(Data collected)
|---|
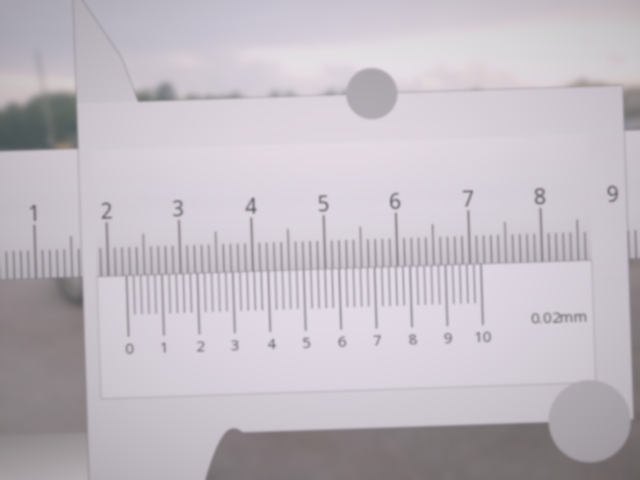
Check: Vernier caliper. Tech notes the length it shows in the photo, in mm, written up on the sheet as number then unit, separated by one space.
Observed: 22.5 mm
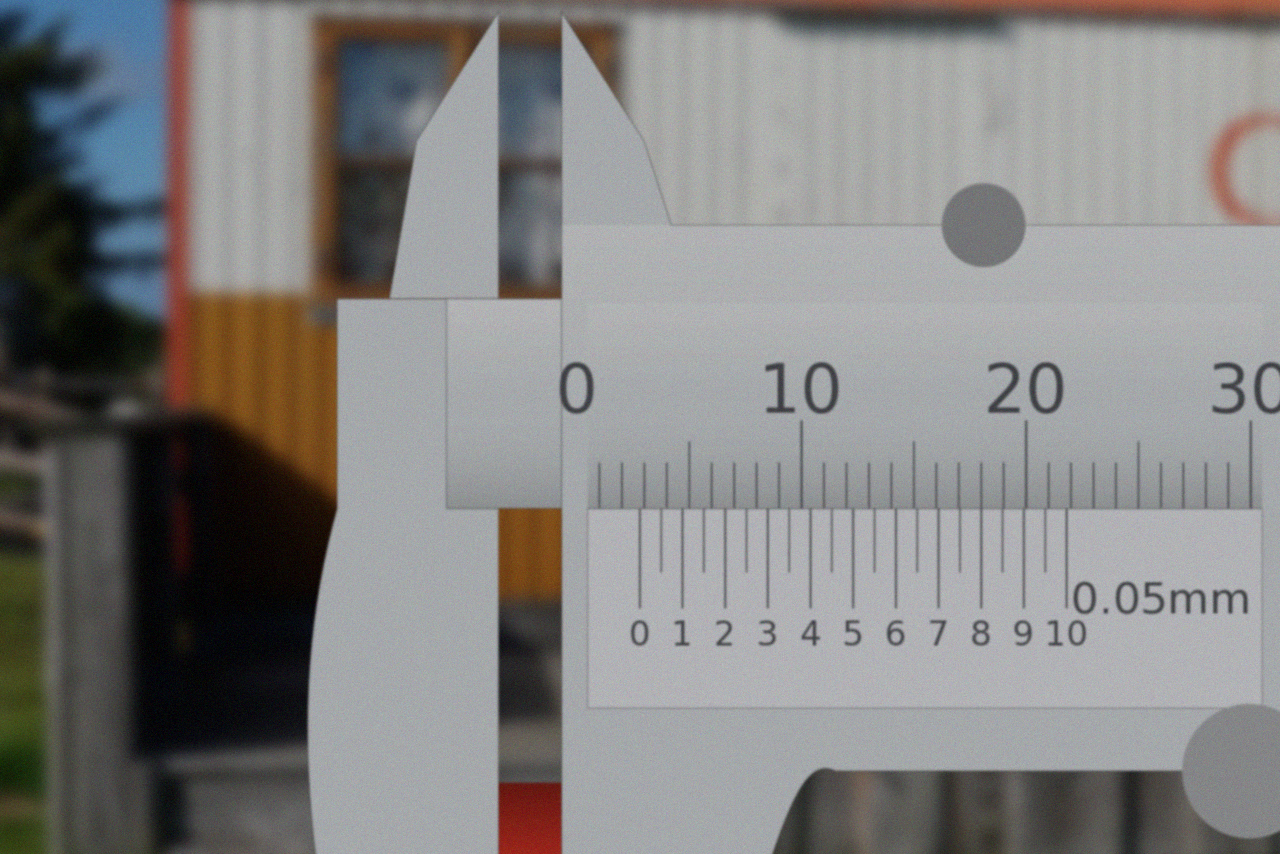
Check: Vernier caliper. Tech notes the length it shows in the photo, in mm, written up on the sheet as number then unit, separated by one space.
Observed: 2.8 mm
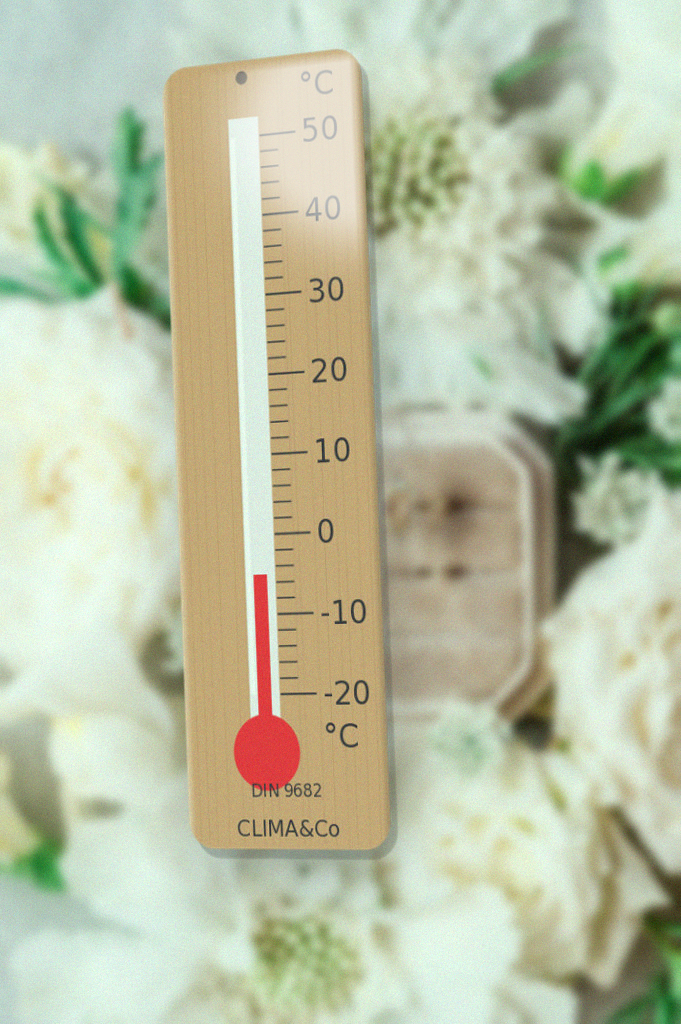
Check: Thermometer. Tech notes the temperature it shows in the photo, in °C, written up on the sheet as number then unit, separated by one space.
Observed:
|---|
▶ **Work instructions**:
Arrange every line of the items above as a Markdown table with two columns, No. and Text: number each line in No. and put the line itself in Text. Skip blank lines and leave out the pictures.

▶ **Output**:
| No. | Text |
|---|---|
| 1 | Check: Vernier caliper. Tech notes the length it shows in the photo, in mm, written up on the sheet as number then unit, separated by one space. |
| 2 | Observed: 22.5 mm |
| 3 | Check: Vernier caliper. Tech notes the length it shows in the photo, in mm, written up on the sheet as number then unit, separated by one space. |
| 4 | Observed: 2.8 mm |
| 5 | Check: Thermometer. Tech notes the temperature it shows in the photo, in °C, written up on the sheet as number then unit, separated by one space. |
| 6 | Observed: |